On 22 August 1937, Guan attended the Luochuan Conference in Shaanxi and was subsequently appointed to the CCP Central Military Commission Frontline Sub-Committee. On 25 August, the Red Second Front Army was reorganized into the 120th Division of the Eighth Route Army, with Guan serving as Director of the Political Training Department. Together with He Long, he led the unit in participating in the Second Sino-Japanese War. In October, Guan led a work team to the Jin-Xi region in northwestern Shanxi to develop communist base areas. In February 1938, with He Long, he commanded the Jin-Xi Seven Cities Campaign, recapturing seven county seats. In December 1938, he and He Long led the main force of the 120th Division to the Ji-Zhong area, serving as Political Commissar of the Ji-Zhong District General Headquarters. In February 1940, Guan and He Long led their forces back to Jin-Sui. Starting in November 1940, he served as Political Commissar of the Jin-Xi Military Region and participated in the Hundred Regiments Offensive.

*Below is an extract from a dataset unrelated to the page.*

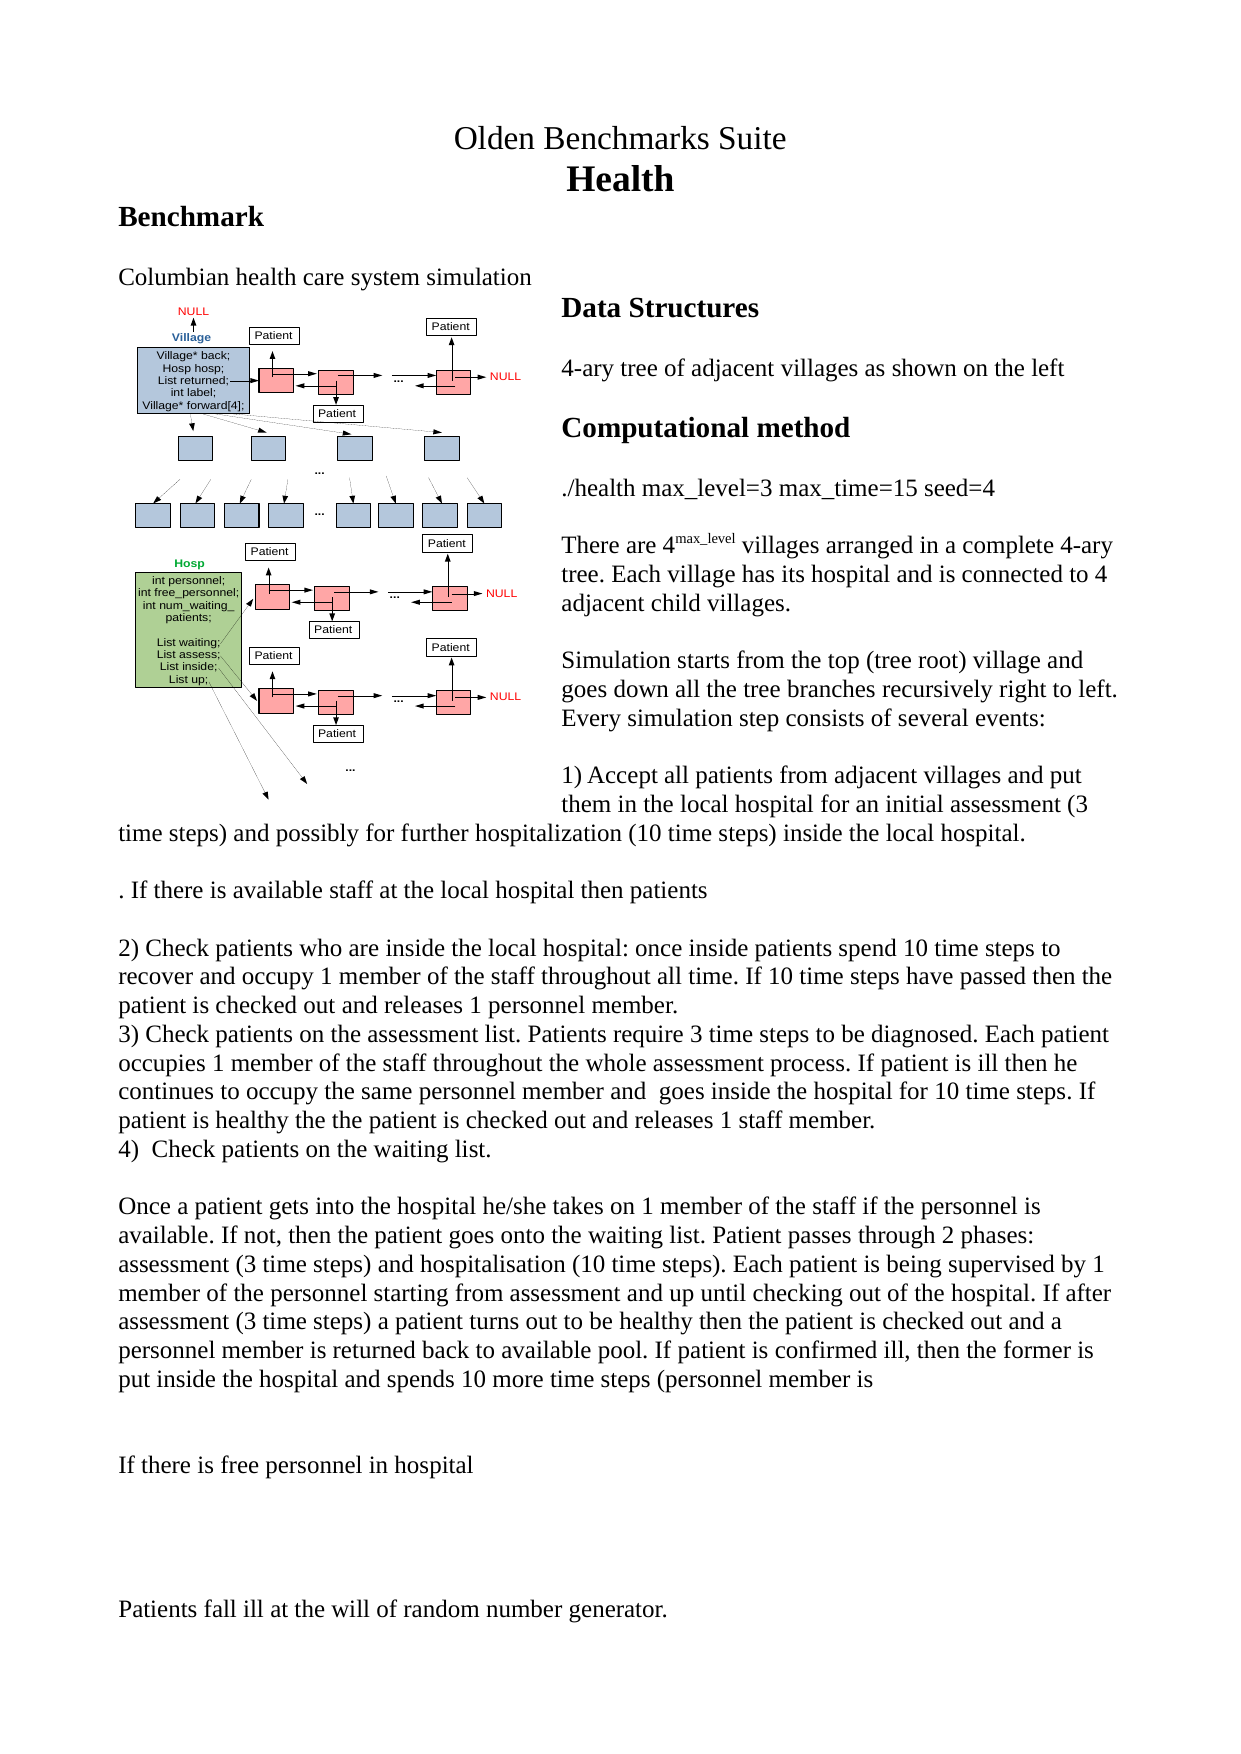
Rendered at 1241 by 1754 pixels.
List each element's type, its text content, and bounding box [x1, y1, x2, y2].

In 1941, Guan's tuberculosis worsened, forcing him to step down and return to Yan'an for recuperation. In 1942, he was appointed Secretary of the CCP Jin-Sui Sub-Bureau and Political Commissar of the Shaan-Gan-Ning Jin-Sui Joint Defense Army. In 1945, at the 7th National Congress of the Chinese Communist Party, he was elected as a Central Committee member.

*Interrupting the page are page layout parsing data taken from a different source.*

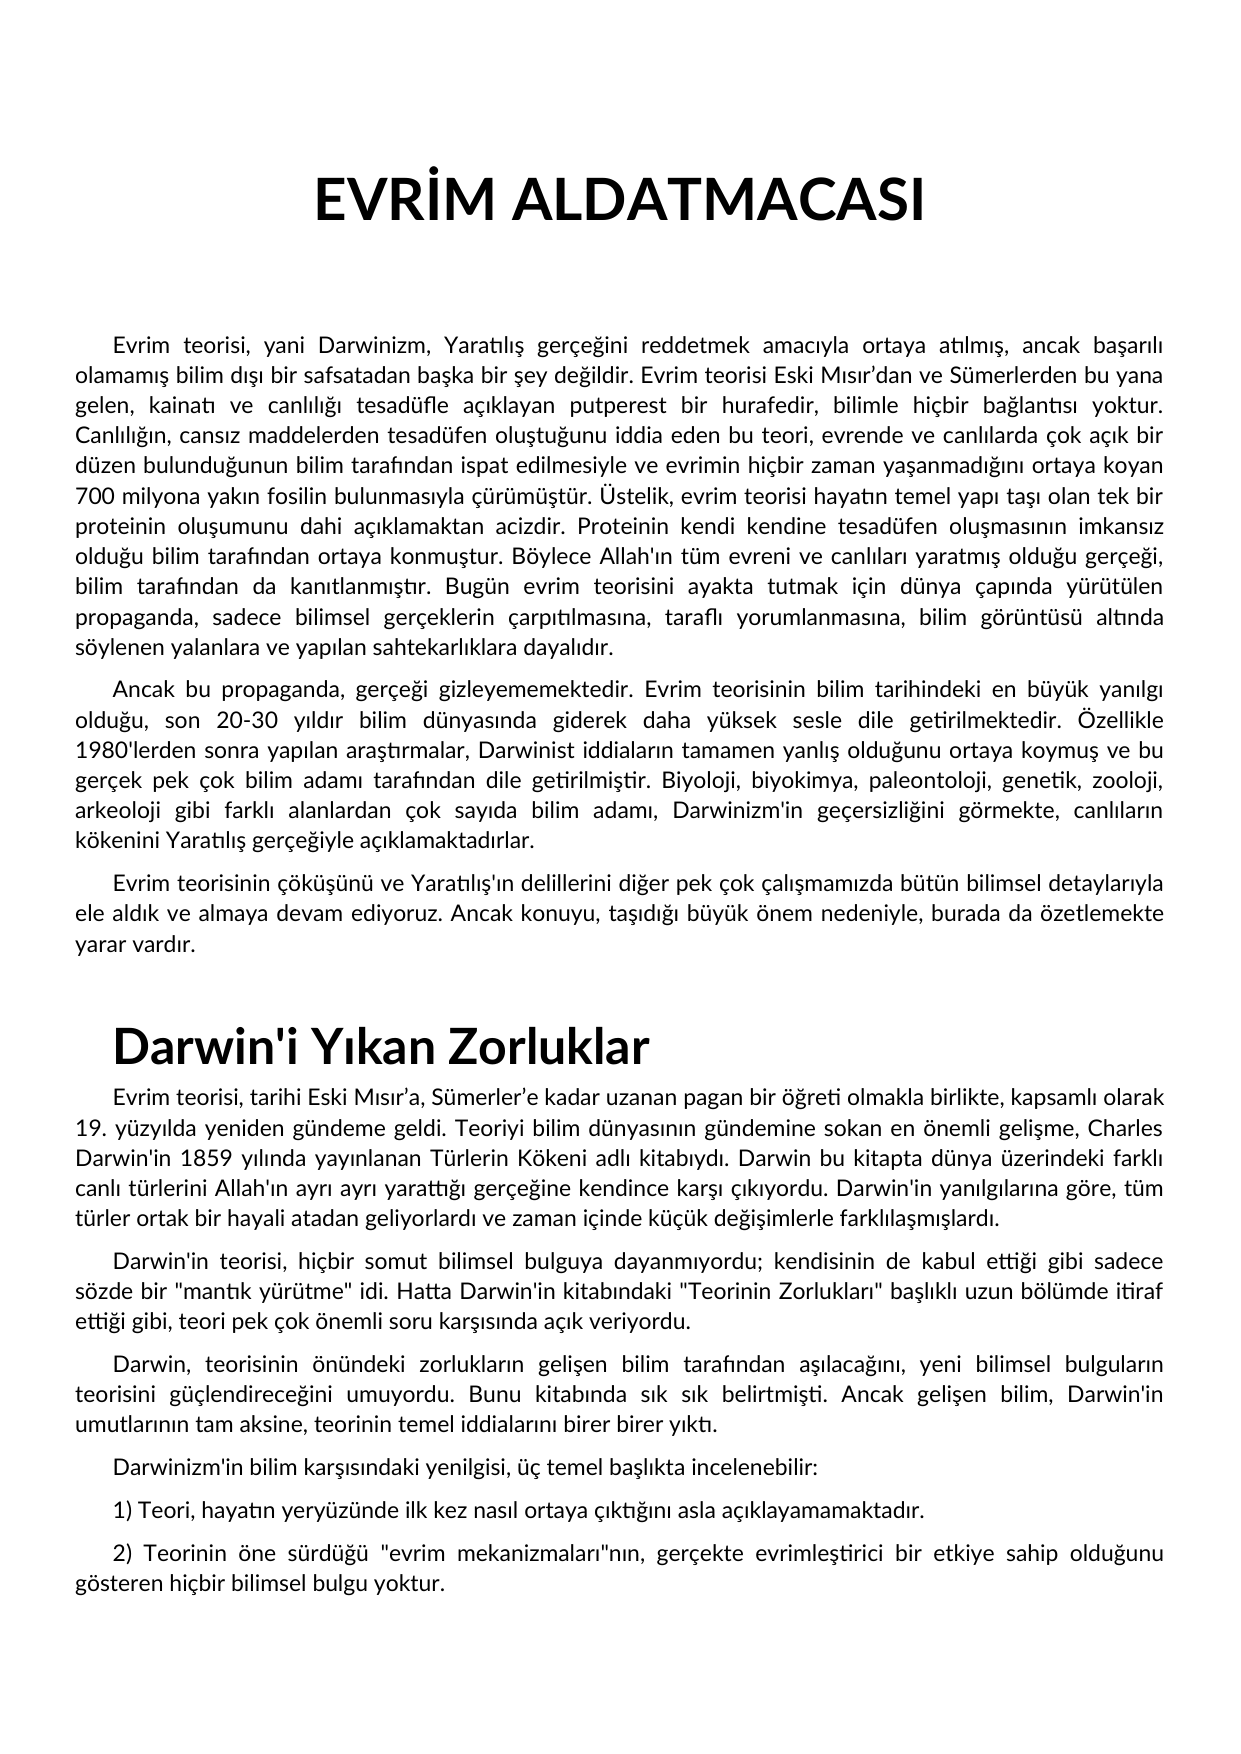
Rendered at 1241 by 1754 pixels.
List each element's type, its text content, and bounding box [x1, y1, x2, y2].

text Ancak bu propaganda, gerçeği gizleyememektedir. Evrim teorisinin bilim tarihindeki en büyük yanılgı olduğu, son 20-30 yıldır bilim dünyasında giderek daha yüksek sesle dile getirilmektedir. Özellikle 1980'lerden sonra yapılan araştırmalar, Darwinist iddiaların tamamen yanlış olduğunu ortaya koymuş ve bu gerçek pek çok bilim adamı tarafından dile getirilmiştir. Biyoloji, biyokimya, paleontoloji, genetik, zooloji, arkeoloji gibi farklı alanlardan çok sayıda bilim adamı, Darwinizm'in geçersizliğini görmekte, canlıların kökenini Yaratılış gerçeğiyle açıklamaktadırlar. [75, 675, 1165, 854]
subtitle Darwin'i Yıkan Zorluklar [112, 1015, 1165, 1075]
text Darwin, teorisinin önündeki zorlukların gelişen bilim tarafından aşılacağını, yeni bilimsel bulguların teorisini güçlendireceğini umuyordu. Bunu kitabında sık sık belirtmişti. Ancak gelişen bilim, Darwin'in umutlarının tam aksine, teorinin temel iddialarını birer birer yıktı. [75, 1350, 1165, 1438]
text Evrim teorisi, yani Darwinizm, Yaratılış gerçeğini reddetmek amacıyla ortaya atılmış, ancak başarılı olamamış bilim dışı bir safsatadan başka bir şey değildir. Evrim teorisi Eski Mısır’dan ve Sümerlerden bu yana gelen, kainatı ve canlılığı tesadüfle açıklayan putperest bir hurafedir, bilimle hiçbir bağlantısı yoktur. Canlılığın, cansız maddelerden tesadüfen oluştuğunu iddia eden bu teori, evrende ve canlılarda çok açık bir düzen bulunduğunun bilim tarafından ispat edilmesiyle ve evrimin hiçbir zaman yaşanmadığını ortaya koyan 700 milyona yakın fosilin bulunmasıyla çürümüştür. Üstelik, evrim teorisi hayatın temel yapı taşı olan tek bir proteinin oluşumunu dahi açıklamaktan acizdir. Proteinin kendi kendine tesadüfen oluşmasının imkansız olduğu bilim tarafından ortaya konmuştur. Böylece Allah'ın tüm evreni ve canlıları yaratmış olduğu gerçeği, bilim tarafından da kanıtlanmıştır. Bugün evrim teorisini ayakta tutmak için dünya çapında yürütülen propaganda, sadece bilimsel gerçeklerin çarpıtılmasına, taraflı yorumlanmasına, bilim görüntüsü altında söylenen yalanlara ve yapılan sahtekarlıklara dayalıdır. [75, 330, 1165, 660]
text Darwin'in teorisi, hiçbir somut bilimsel bulguya dayanmıyordu; kendisinin de kabul ettiği gibi sadece sözde bir "mantık yürütme" idi. Hatta Darwin'in kitabındaki "Teorinin Zorlukları" başlıklı uzun bölümde itiraf ettiği gibi, teori pek çok önemli soru karşısında açık veriyordu. [75, 1247, 1165, 1334]
text 1) Teori, hayatın yeryüzünde ilk kez nasıl ortaya çıktığını asla açıklayamamaktadır. [75, 1496, 1165, 1523]
text Darwinizm'in bilim karşısındaki yenilgisi, üç temel başlıkta incelenebilir: [75, 1453, 1165, 1480]
text Evrim teorisinin çöküşünü ve Yaratılış'ın delillerini diğer pek çok çalışmamızda bütün bilimsel detaylarıyla ele aldık ve almaya devam ediyoruz. Ancak konuyu, taşıdığı büyük önem nedeniyle, burada da özetlemekte yarar vardır. [75, 869, 1165, 957]
text Evrim teorisi, tarihi Eski Mısır’a, Sümerler’e kadar uzanan pagan bir öğreti olmakla birlikte, kapsamlı olarak 19. yüzyılda yeniden gündeme geldi. Teoriyi bilim dünyasının gündemine sokan en önemli gelişme, Charles Darwin'in 1859 yılında yayınlanan Türlerin Kökeni adlı kitabıydı. Darwin bu kitapta dünya üzerindeki farklı canlı türlerini Allah'ın ayrı ayrı yarattığı gerçeğine kendince karşı çıkıyordu. Darwin'in yanılgılarına göre, tüm türler ortak bir hayali atadan geliyorlardı ve zaman içinde küçük değişimlerle farklılaşmışlardı. [75, 1083, 1165, 1231]
text 2) Teorinin öne sürdüğü "evrim mekanizmaları"nın, gerçekte evrimleştirici bir etkiye sahip olduğunu gösteren hiçbir bilimsel bulgu yoktur. [75, 1538, 1165, 1596]
subtitle EVRİM ALDATMACASI [75, 162, 1165, 232]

On 21 July 1946, he died of illness in Yan'an. Prior to his death, he had tearfully pleaded Peng Dehuai to not oppose Mao Zedong or engage in factionalism.

== Personal life ==
Guan's first wife was Qin Manyun, whom he married in June 1928. After returning to China in 1929, she successively served as head of the Women's Department of the Youth League Central Committee, confidential secretary of the Military Commission Secretariat and director of the Liaison Office for Comintern representatives, as well as chief accountant of the Shanghai Central Executive Bureau. They had a son, Guan Zheng, whose whereabouts became unknown.

Guan's second wife was Ma Dan, whom he married on 10 October 1938. In May 1940, Ma went to Xing County to work at the Women's Salvation Association. After the founding of the People's Republic of China, she served as director of the Office of the Guangdong Provincial Civil Affairs Department and deputy director of the Guangdong Provincial Tourism Bureau.

==Honors==
A memorial hall honoring him was built in 1964 at his birthplace in Jinzhou District in Dalian.

In 2009, Guan was named one of the 100 heroes and role models who contributed to the founding of New China.